Japan Geoscience Union Meeting 2025

Presentation information

[J] Oral

S (Solid Earth Sciences ) » S-CG Complex & General

[S-CG61] Dynamics in mobile belts

Wed. May 28, 2025 1:45 PM - 3:15 PM 103 (International Conference Hall, Makuhari Messe)

convener:Yukitoshi Fukahata(Disaster Prevention Research Institute, Kyoto University), Hikaru Iwamori(Earthquake Research Institute, The University of Tokyo), Kiyokazu Oohashi(National Institute of Advanced Industrial Science and Technology ), Chairperson:Kiyokazu Oohashi(National Institute of Advanced Industrial Science and Technology), Yoshiya Usui(Earthquake Research Institute, the University of Tokyo)

3:00 PM - 3:15 PM

[SCG61-06] Nonlinear Coupling of 3D Velocity Heterogeneity and Seismic Potential in the Japan Arc decoded by Machine Learning

*Zhang Chunjie1, Hikaru Iwamori1, Aitaro Kato1, Thomas Yeo2, Usui Yoshiya1 (1.Earthquake Research Institute , The University of Tokyo, 2.Graduate School of Science and Technology, University of Tsukuba)

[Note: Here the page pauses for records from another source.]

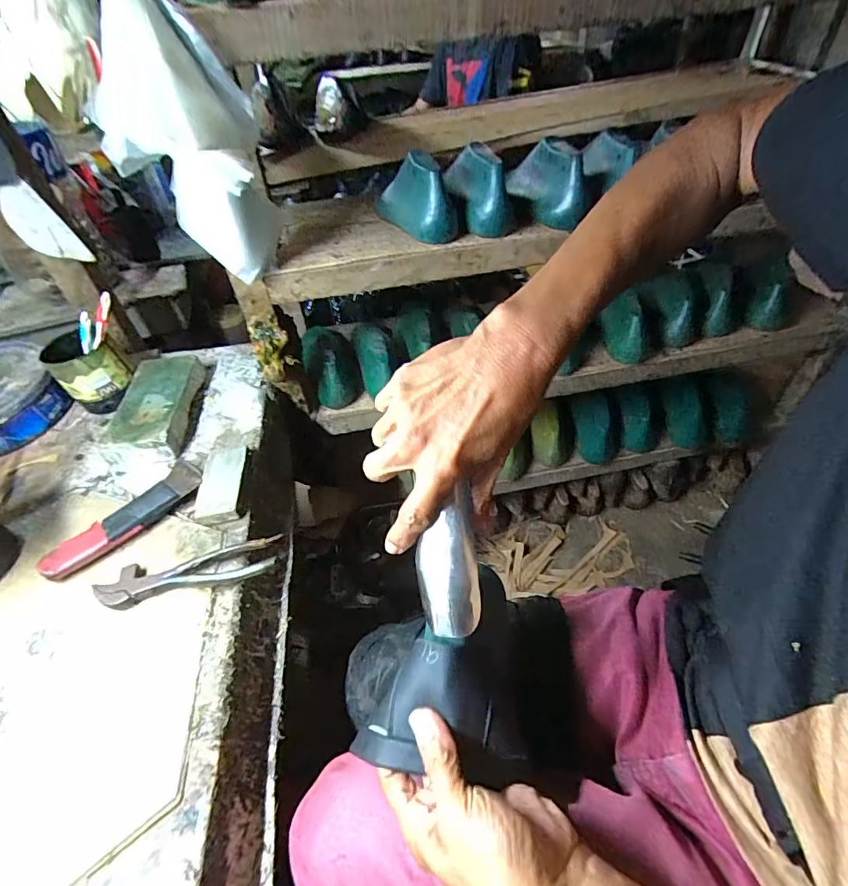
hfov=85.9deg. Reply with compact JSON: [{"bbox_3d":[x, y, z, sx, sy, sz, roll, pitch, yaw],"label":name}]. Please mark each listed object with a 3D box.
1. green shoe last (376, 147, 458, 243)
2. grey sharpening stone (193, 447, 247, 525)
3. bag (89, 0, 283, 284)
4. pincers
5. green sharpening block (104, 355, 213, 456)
[{"bbox_3d":[-0.015,-0.363,0.654,0.069,0.087,0.206,-18,46,-13],"label":"green shoe last"},{"bbox_3d":[-0.247,0.045,0.558,0.045,0.021,0.115,-9,45,-4],"label":"grey sharpening stone"},{"bbox_3d":[-0.254,-0.315,0.492,0.150,0.255,0.085,-19,46,-13],"label":"bag"},{"bbox_3d":[-0.243,0.133,0.470,0.185,0.020,0.046,-8,45,-3],"label":"pincers"},{"bbox_3d":[-0.379,-0.057,0.654,0.092,0.038,0.198,-7,45,-2],"label":"green sharpening block"}]

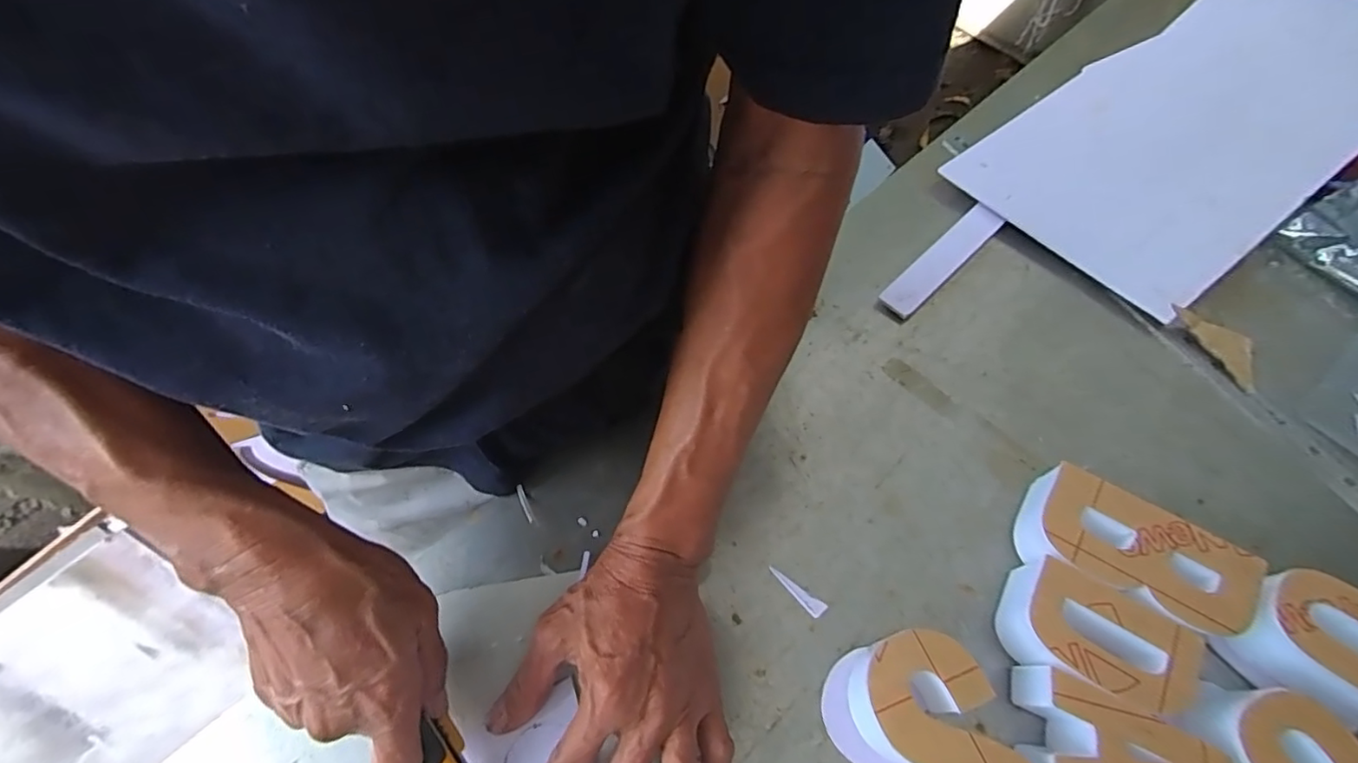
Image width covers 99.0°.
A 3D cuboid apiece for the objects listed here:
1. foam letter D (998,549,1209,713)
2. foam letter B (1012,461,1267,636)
[{"bbox_3d":[0.232,0.145,0.332,0.091,0.047,0.061,26,65,14],"label":"foam letter D"},{"bbox_3d":[0.264,0.105,0.350,0.114,0.049,0.065,32,68,17],"label":"foam letter B"}]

Keywords:Seismic Veolocity Gradient, Machine Learning, Earthquake occurence, Japan Arc

Seismic velocity structure in the crust and uppermost mantle provides critical constraints for understanding earthquake generation mechanisms. However, quantitative characterization of the nonlinear relationships between these velocity architectures and seismicity remains challenging, owing to the geological complexity and subjectivity inherent in conventional interpretations. Here, we integrate three-dimensional P-wave (Vp) and S-wave (Vs) velocity models into ensemble machine learning frameworks to systematically investigate how velocity magnitudes, gradients, and localized heterogeneities govern seismogenesis across the heterogeneous Japan Arc. SHAP interpretability analyses identify Vp values of approximately 5.5–6.5 km/s and Vs values of 3.4–3.8 km/s near the cut-off depth as key discriminators of earthquake occurrence. In particular, contrasting vertical gradients (positive in Vp yet negative in Vs) display a strong correlation with regional seismicity, whereas positive east–west Vs gradient transitions show a distinct association with elevated seismicity. Complementary physics-based modeling of geofluid distribution and thermal structure supports these data-driven insights, illuminating the nonlinear interplay among fluid accumulation, thermal regime, and velocity structure. By integrating data-driven and physics-based methodologies, the multi-paradigm approach offers a quantitative framework for assessing seismogenic potential via crust and uppermost mantle velocity diagnostics, shedding light on the earthquake triggering mechanisms in the Japan Arc.